Ah, how great to see cdm’s reference to Billy Harner and to see Billy aka The Human Perkulator aka Perk appear on a recent thread.
I love Billy Harner and have for 50+ years now. Such fond memories of hearing his “hits” on WFIL-AM and WIBG-AM – the two top 40 stations in Philly for all of you non-Philadelphia Townsfolk.
“Hits” is in quotes because he never charted nationally but he was a hit locally and for a long long time. I never was lucky enough to see him live nor to get my haircut at his shop. Once, probably 25 years ago, I did make a trip from Connecticut down to Upper Darby to see him play in some nothing little restaurant or bar or something only to find that the gig had been canceled.
Anyway, his catalog isn’t very big. A lot of singles, many of which are highly valued among Northern Soul fans, one LP proper, and a couple of CDs most of which are grey area “reissues” of his LP and singles and a 2000 CD with lots of remakes. I have the latter, inscribed and signed, a copy of the LP, and about 20 singles, mostly purchased from old Goldmine ads and from Val Shively’s R&B Records. Memories…
Billy had three local “hits”. Please you should listen to them all.
His biggest was “Sally Sayin’ Somethin’”
My personal favorite has always been “Homicide Dresser.”
The other was the title track from his LP She’s Almost You.
There are a lot more for you to find on YouTube if you are inclined, including live versions of the three above. They are from 40 years after the fact but I enjoyed them enough to wish that gig hadn’t been canceled.
I think Billy is in bad health in recent years and his Website no longer exists. Anyone who knows more details, please let me know.

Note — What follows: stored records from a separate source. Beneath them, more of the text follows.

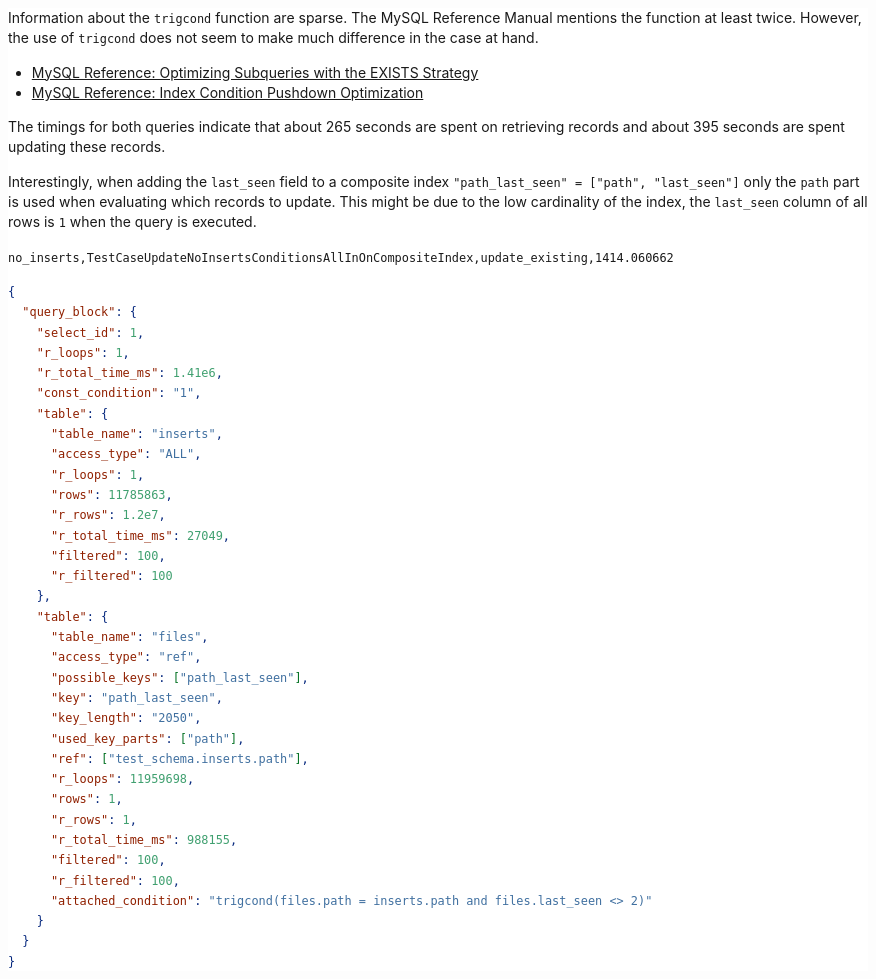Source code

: Information about the `trigcond` function are sparse. The MySQL Reference
Manual mentions the function at least twice. However, the use of `trigcond`
does not seem to make much difference in the case at hand.

 * [MySQL Reference: Optimizing Subqueries with the EXISTS Strategy](https://dev.mysql.com/doc/refman/8.0/en/subquery-optimization-with-exists.html)
 * [MySQL Reference: Index Condition Pushdown Optimization](https://dev.mysql.com/doc/refman/8.0/en/index-condition-pushdown-optimization.html)

The timings for both queries indicate that about 265 seconds are spent on
retrieving records and about 395 seconds are spent updating these records.

Interestingly, when adding the `last_seen` field to a composite index
`"path_last_seen" = ["path", "last_seen"]` only the `path` part is used when
evaluating which records to update. This might be due to the low cardinality
of the index, the `last_seen` column of all rows is `1` when the query is
executed.

`no_inserts,TestCaseUpdateNoInsertsConditionsAllInOnCompositeIndex,update_existing,1414.060662`
```json
{
  "query_block": {
    "select_id": 1,
    "r_loops": 1,
    "r_total_time_ms": 1.41e6,
    "const_condition": "1",
    "table": {
      "table_name": "inserts",
      "access_type": "ALL",
      "r_loops": 1,
      "rows": 11785863,
      "r_rows": 1.2e7,
      "r_total_time_ms": 27049,
      "filtered": 100,
      "r_filtered": 100
    },
    "table": {
      "table_name": "files",
      "access_type": "ref",
      "possible_keys": ["path_last_seen"],
      "key": "path_last_seen",
      "key_length": "2050",
      "used_key_parts": ["path"],
      "ref": ["test_schema.inserts.path"],
      "r_loops": 11959698,
      "rows": 1,
      "r_rows": 1,
      "r_total_time_ms": 988155,
      "filtered": 100,
      "r_filtered": 100,
      "attached_condition": "trigcond(files.path = inserts.path and files.last_seen <> 2)"
    }
  }
}
```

Oh, and one more song, this especially for Mr. Mod, Perk doing “Magic Carpet Ride.”
I’ve never heard of him before, those tracks are rather fun.

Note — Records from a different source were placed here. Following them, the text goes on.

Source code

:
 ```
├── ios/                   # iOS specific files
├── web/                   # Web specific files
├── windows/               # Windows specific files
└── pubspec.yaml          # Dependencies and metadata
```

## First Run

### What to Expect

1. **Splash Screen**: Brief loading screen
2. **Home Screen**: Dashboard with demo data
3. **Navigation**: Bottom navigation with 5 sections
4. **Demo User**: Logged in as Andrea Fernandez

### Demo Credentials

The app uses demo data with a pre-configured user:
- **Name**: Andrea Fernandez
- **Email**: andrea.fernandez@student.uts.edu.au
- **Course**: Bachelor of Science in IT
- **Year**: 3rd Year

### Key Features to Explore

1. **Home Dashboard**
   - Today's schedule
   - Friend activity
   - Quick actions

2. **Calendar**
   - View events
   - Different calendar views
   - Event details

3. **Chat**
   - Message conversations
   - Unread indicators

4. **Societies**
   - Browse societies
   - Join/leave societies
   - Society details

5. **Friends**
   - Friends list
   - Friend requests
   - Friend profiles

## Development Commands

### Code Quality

Northern Soul has always felt to me like a really weird genre, music from thousands of miles away forever associated with a suburb of Manchester known only for a universally inland pier, the title of a depressing book by George Orwell and white kids dancing to Sam and Dave records.

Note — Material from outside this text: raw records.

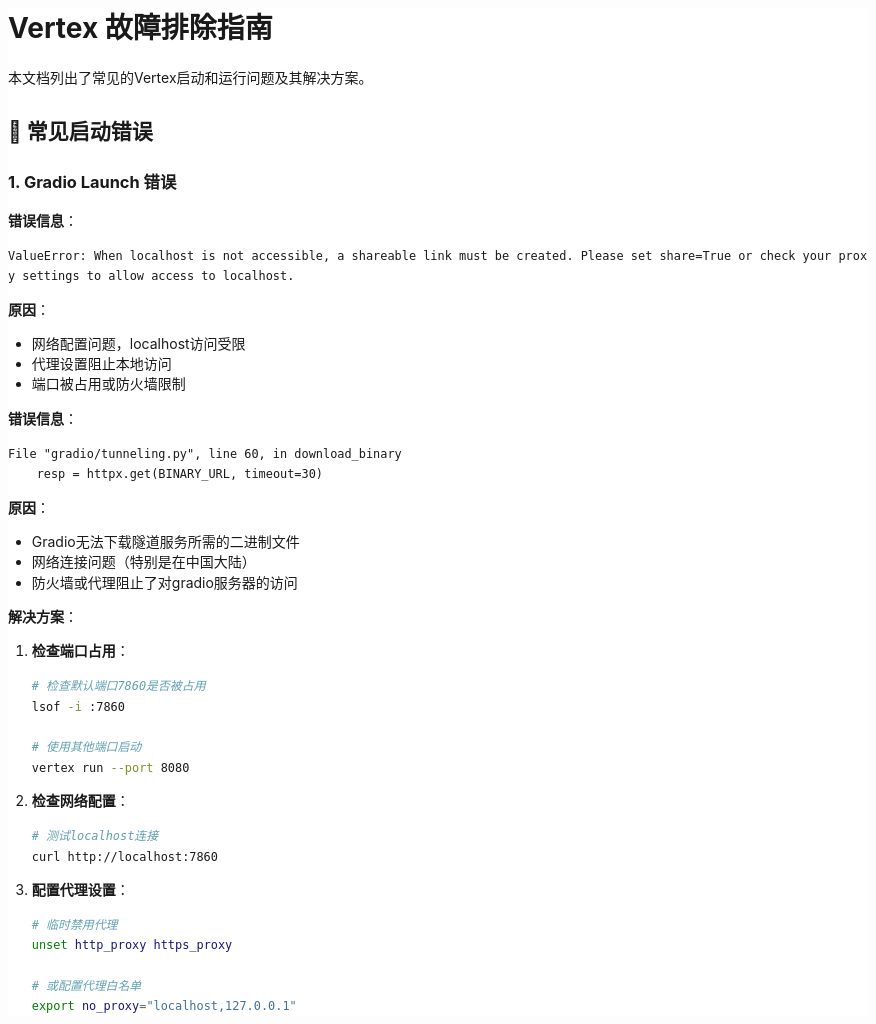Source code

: # Vertex 故障排除指南

本文档列出了常见的Vertex启动和运行问题及其解决方案。

## 🚨 常见启动错误

### 1. Gradio Launch 错误

**错误信息**：
```
ValueError: When localhost is not accessible, a shareable link must be created. Please set share=True or check your proxy settings to allow access to localhost.
```

**原因**：
- 网络配置问题，localhost访问受限
- 代理设置阻止本地访问
- 端口被占用或防火墙限制

**错误信息**：
```
File "gradio/tunneling.py", line 60, in download_binary
    resp = httpx.get(BINARY_URL, timeout=30)
```

**原因**：
- Gradio无法下载隧道服务所需的二进制文件
- 网络连接问题（特别是在中国大陆）
- 防火墙或代理阻止了对gradio服务器的访问

**解决方案**：
1. **检查端口占用**：
   ```bash
   # 检查默认端口7860是否被占用
   lsof -i :7860
   
   # 使用其他端口启动
   vertex run --port 8080
   ```

2. **检查网络配置**：
   ```bash
   # 测试localhost连接
   curl http://localhost:7860
   ```

3. **配置代理设置**：
   ```bash
   # 临时禁用代理
   unset http_proxy https_proxy
   
   # 或配置代理白名单
   export no_proxy="localhost,127.0.0.1"
   ```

I grew up in an English seaside town about ten years too late and nearly five hundred miles from the action, but Northern Soul and Motown were still the big floor fillers at the small, unbelievably sticky and rundown function rooms under hotels and over pubs which still pass for most British night clubs and music venues today. At the height of disco, punk, the mod revival, two tone, new romantics, you’d never go to even the feeblest school disco without hearing Harlem Shuffle, There’s a Ghost in my House and Needle in a Haystack. I can still name any of those tunes in one, and probably remember all the words. The exception was heavy metal discos, where the only crossover with music the likes of us recognised were the equally ubiquitous his of Quo.
The Wigan Casino may sound like Shangri-la transported to the North West, but I can imagine what it was probably like. I wasn’t even shocked when I went backstage at our town’s main music venue a couple of years ago to find the dressing rooms are closer to a back alley in a midlands slum with a temporary roof banged over the walls than anywhere you’d want to visit twice. And goodness knows I’m not fussy.
You’ll hear this music, and it’s friends and relations, anywhere music is played and performed in the UK, as if we’ve all had DNA transplants that call us like salmon returning home to spawn.
Mrs H and I went to a field nearby to pick blackberries the other afternoon and the social club nearby was blasting out what sounded like deep cuts by the Supremes while we enjoyed the sunshine and thought about crumble.
Universally derided inland pier…
What a perkuliar way to spell “percolatator.”